More property was sold to individuals, mainly family and friends. More cottages were erected, and many cottages changed hands. Coastal steamships brought owners, guests, supplies, and mail to the island twice daily.
In 1901 Levi J. Gunn offered the cash-starved Company, to which he was forever lending money, $200 if they would get the Annex out of the view North from his porch for a period of ten years. The Directors considered moving the Annex to the West of the hotel "with its present East side facing South" but in the end took no action.
The Hotel had a number of different managers/lessees. Then, in 1917, with the Hotel under new management, a fire started in the Hotel kitchen and the Hotel and its Annex burned to the ground. The horse and two cows left and did not return. Coastal steamships stopped coming to the island, although Damariscotta River ones continued for awhile. The wood lanes of the bowling alley moved uphill to become the Hill House floor.
A cottage owners' association, The Heron Island Village Improvement Society, was formed to be a more democratic governing institution: this is detailed elsewhere. When Judge Thompson died and his daughter Mary applied for Alpha Cottage membership in HIVIS, almost completing the membership, the HIVIS members gave a standing ovation. The Heron Island Company had little income so it fell on hard times. Finally, on December 4, 1958, John Howland and Ed Damon, then the chief officers of the Company, transferred all of the company's assets to HIVIS.
Editor's Note: All deed transfers cited above came from official Lincoln County records.

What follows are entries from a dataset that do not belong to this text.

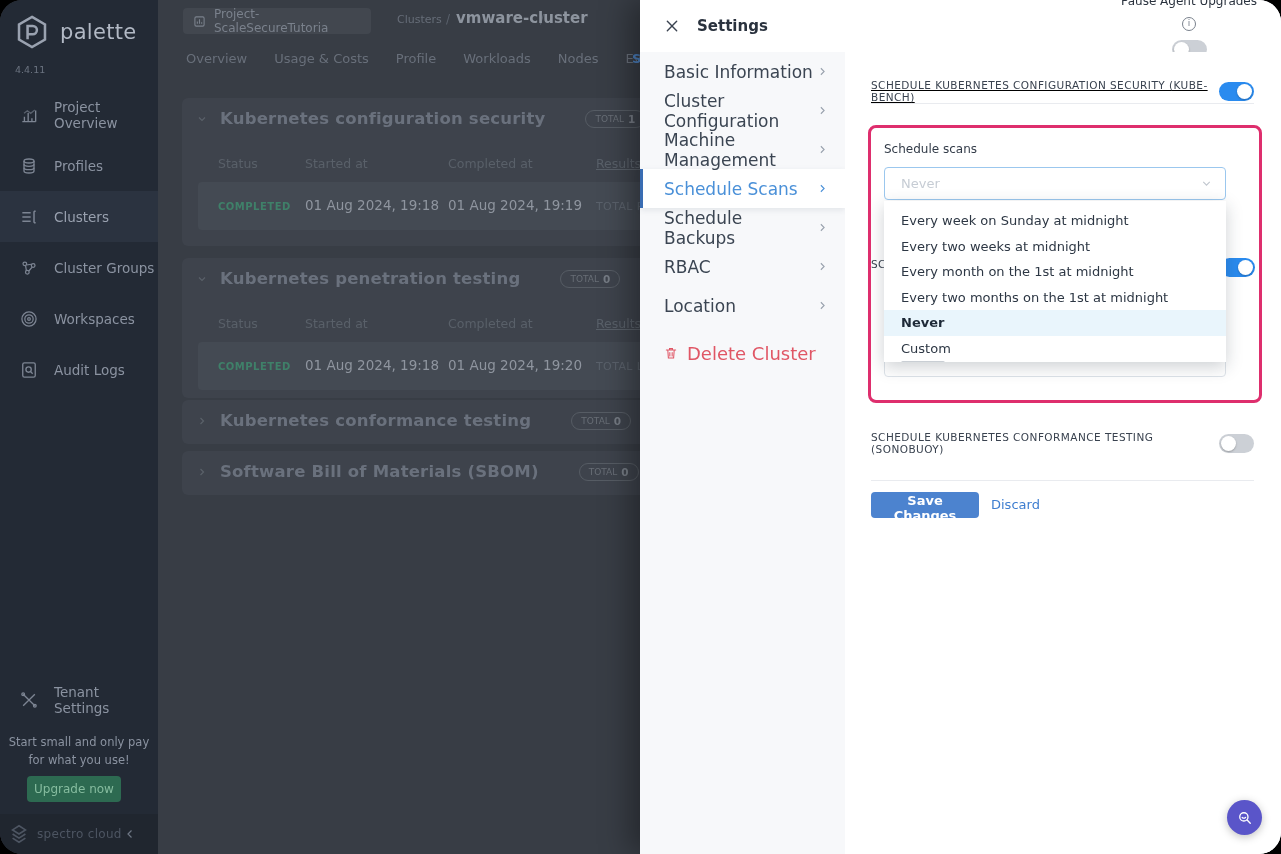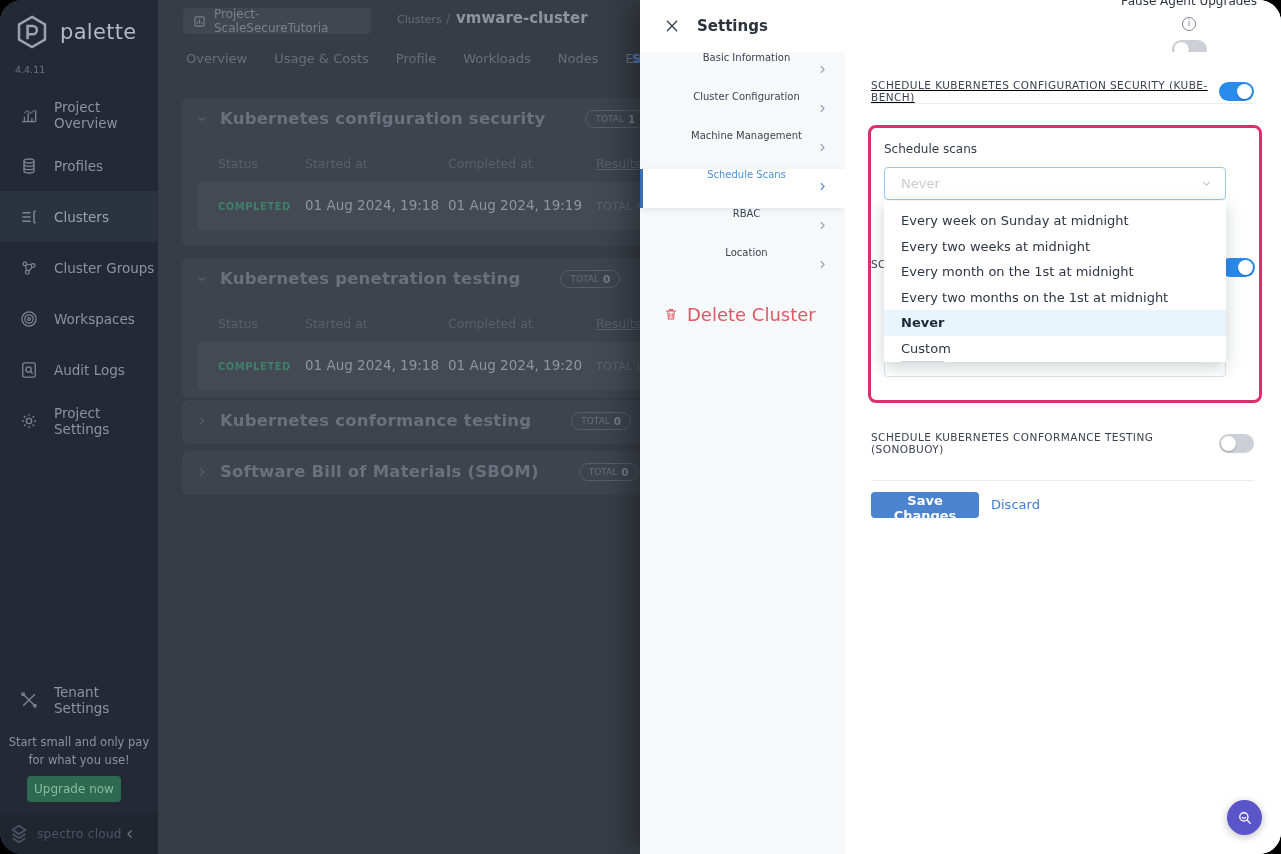--- a/index.html
+++ b/index.html
@@ -81,22 +81,22 @@
   .info-icon::after{content:"i";line-height:1;}
   .tg{width:35px;height:19px;border-radius:10px;position:relative;cursor:pointer;flex:none;}
   .tg.on{background:#2a8bef;}
   .tg.off{background:#ccd0d6;}
   .tg::after{content:"";position:absolute;top:2px;width:15px;height:15px;border-radius:50%;
     background:#fff;box-shadow:0 1px 2px rgba(0,0,0,.25);}
   .tg.on::after{right:2px;}
   .tg.off::after{left:2px;}
 
   .p-menu{position:absolute;top:52px;left:0;width:205px;bottom:0;background:#f7f8fa;}
-  .m-item{height:39px;display:flex;align-items:center;padding:0 16px 0 24px;font-size:10px;
-    color:#3b4552;cursor:pointer;box-sizing:border-box;flex-direction:column;}
+  .m-item{height:39px;display:flex;align-items:center;padding:0 16px 0 24px;font-size:17px;
+    color:#3b4552;cursor:pointer;box-sizing:border-box;}
   .m-item .chev{margin-left:auto;color:#98a1ac;}
   .m-item.selected{background:#fff;color:#4a90d8;border-left:3px solid #3a6db3;padding-left:21px;
     box-shadow:0 2px 6px rgba(40,55,75,.10);}
   .m-delete{height:48px;display:flex;align-items:center;gap:9px;padding-left:24px;
     color:#e05665;font-size:18px;cursor:pointer;margin-top:4px;}
 
   .p-content{position:absolute;left:205px;top:52px;right:0;bottom:0;background:#fff;}
   .setting-row{position:absolute;left:26px;right:27px;display:flex;align-items:center;
     justify-content:space-between;}
   .setting-label{font-size:10.5px;color:#39424f;letter-spacing:.45px;font-weight:500;}
@@ -207,29 +207,20 @@
       <div class="nav-item">
         <span class="nav-icon">
           <svg viewBox="0 0 24 24" fill="none" stroke="currentColor" stroke-width="1.6" width="20" height="20">
             <rect x="4.5" y="3.5" width="15" height="17" rx="2"></rect>
               <circle cx="11.5" cy="11.5" r="3.2"></circle>
             <path d="M13.8 13.8l2.6 2.6"></path>
           </svg>
         </span>
         <span>Audit Logs</span>
       </div>
-      <div class="nav-item">
-        <span class="nav-icon">
-          <svg viewBox="0 0 24 24" fill="none" stroke="currentColor" stroke-width="1.6" width="20" height="20">
-            <circle cx="12" cy="12" r="3.2"></circle>
-            <path d="M12 3.5v2.3M12 18.2v2.3M3.5 12h2.3M18.2 12h2.3M6 6l1.7 1.7M16.3 16.3L18 18M18 6l-1.7 1.7M7.7 16.3L6 18"></path>
-          </svg>
-        </span>
-        <span>Project Settings</span>
-      </div>
     </div>
 
     <div class="tenant-row">
       <span class="nav-icon">
         <svg viewBox="0 0 24 24" fill="none" stroke="currentColor" stroke-width="1.6" width="20" height="20">
           <path d="M5 5l14 14M19 5L5 19"></path>
             <circle cx="5" cy="5" r="1.6"></circle>
             <circle cx="19" cy="19" r="1.6"></circle>
         </svg>
       </span>
@@ -409,20 +400,28 @@
         <span>Machine Management</span>
         <span class="chev">
           <svg width="13" height="13" viewBox="0 0 24 24" fill="none" stroke="currentColor" stroke-width="2">
               <path d="M9 6l6 6-6 6"></path>
             </svg>
         </span>
       </div>
       <div class="m-item selected">
         <span>Schedule Scans</span>
         <span class="chev" style="color:#4a90d8">
+          <svg width="13" height="13" viewBox="0 0 24 24" fill="none" stroke="currentColor" stroke-width="2">
+              <path d="M9 6l6 6-6 6"></path>
+            </svg>
+        </span>
+      </div>
+      <div class="m-item">
+        <span>Schedule Backups</span>
+        <span class="chev">
           <svg width="13" height="13" viewBox="0 0 24 24" fill="none" stroke="currentColor" stroke-width="2">
               <path d="M9 6l6 6-6 6"></path>
             </svg>
         </span>
       </div>
       <div class="m-item">
         <span>RBAC</span>
         <span class="chev">
           <svg width="13" height="13" viewBox="0 0 24 24" fill="none" stroke="currentColor" stroke-width="2">
               <path d="M9 6l6 6-6 6"></path>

All other information was inferred from the notes and recollections of F.N. Thompson, Henry Seaver, John Howland, Russ Alexander, and Jim Barker, the investigations reported in Charles B. McLane's Islands of the Mid-Maine Coast, co-published by The Island Institute, Rockland, ME, and Tilbury House Publishers, Gardiner, ME, 1994, and from the minutes of meetings of the two companies.. The "store," horse and cows pictures are from the collection of Russ Alexander.